Women With Lower Paying Jobs Struggling With Child Care

(AmericanProsperity.com) – Many women are experiencing difficulties when it comes to weighing their options for child care and what would work with their family and finances.

Nicole Slemp is one mom who has been having difficulties when finding childcare options that weren’t so expensive. She went from low-paying job to low-paying job before she found something she liked, but what she had to pay for childcare for her to work almost made it not worth it. She found the lowest options to be about fifteen hundred dollars with the average being about two thousand dollars a month for childcare.

She explained that between the two of them, she and her husband made too much to qualify for any government assistance and they found themselves weighing their options. Slemp felt like she had no choice, saying “I really didn’t want to quit my job.”

This issue is something that has been experienced all across the United States as high-quality childcare options are quite expensive. Not only this, but daycare options are also very hard to find as there are usually waitlists for months.

Statistics say that in 2022 one in ten young children had a parent who had to quit or drastically change their career because of childcare issues.
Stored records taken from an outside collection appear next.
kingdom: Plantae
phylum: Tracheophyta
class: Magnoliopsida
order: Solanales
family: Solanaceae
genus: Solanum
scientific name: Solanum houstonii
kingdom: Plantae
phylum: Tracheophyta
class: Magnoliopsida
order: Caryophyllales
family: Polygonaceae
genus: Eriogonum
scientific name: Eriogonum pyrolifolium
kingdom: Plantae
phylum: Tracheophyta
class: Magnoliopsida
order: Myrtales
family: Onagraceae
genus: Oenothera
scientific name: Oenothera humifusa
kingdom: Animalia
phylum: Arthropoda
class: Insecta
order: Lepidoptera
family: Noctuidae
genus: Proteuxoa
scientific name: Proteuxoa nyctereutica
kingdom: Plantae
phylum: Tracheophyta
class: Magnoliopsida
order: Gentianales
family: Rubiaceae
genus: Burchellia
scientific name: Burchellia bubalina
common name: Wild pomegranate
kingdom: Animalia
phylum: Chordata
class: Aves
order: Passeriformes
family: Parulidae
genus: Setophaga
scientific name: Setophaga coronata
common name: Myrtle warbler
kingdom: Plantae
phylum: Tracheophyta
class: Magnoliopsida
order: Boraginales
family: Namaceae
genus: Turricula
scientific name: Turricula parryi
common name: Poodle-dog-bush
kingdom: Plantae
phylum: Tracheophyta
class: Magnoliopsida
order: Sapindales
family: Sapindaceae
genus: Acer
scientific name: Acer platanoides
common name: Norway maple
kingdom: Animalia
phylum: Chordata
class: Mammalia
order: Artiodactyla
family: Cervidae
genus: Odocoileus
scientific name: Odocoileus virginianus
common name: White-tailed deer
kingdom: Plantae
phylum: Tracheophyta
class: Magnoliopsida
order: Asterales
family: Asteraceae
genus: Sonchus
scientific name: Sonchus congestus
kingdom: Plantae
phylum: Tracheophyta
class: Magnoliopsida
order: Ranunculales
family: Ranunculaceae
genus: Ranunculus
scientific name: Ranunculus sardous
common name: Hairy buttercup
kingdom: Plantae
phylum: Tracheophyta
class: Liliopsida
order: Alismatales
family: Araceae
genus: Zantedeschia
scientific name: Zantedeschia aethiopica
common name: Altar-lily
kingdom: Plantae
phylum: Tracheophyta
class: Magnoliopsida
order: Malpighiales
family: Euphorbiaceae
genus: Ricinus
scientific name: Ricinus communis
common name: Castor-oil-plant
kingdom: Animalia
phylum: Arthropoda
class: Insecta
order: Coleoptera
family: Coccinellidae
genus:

Mothers are more often the parent that has to switch things up or quit to take care of their children.

Also, there is a big difference between women who have a four-year degree and those who don’t as the gap in employment rates continues to grow.

This issue has affected households all over the country as childcare options are limited; if childcare falls through this often means that a parent would need to take time off or even be forced to leave a job altogether.

Jessica Calarco, a sociologist at the University of Wisconsin-Madison, said, “The stay-at-home moms in this country are disproportionately mothers who’ve been pushed out of the workforce because they don’t make enough to make it work financially to pay for child care.” Her research states that three-quarters of stay-at-home moms live in homes with incomes of less than fifty thousand dollars.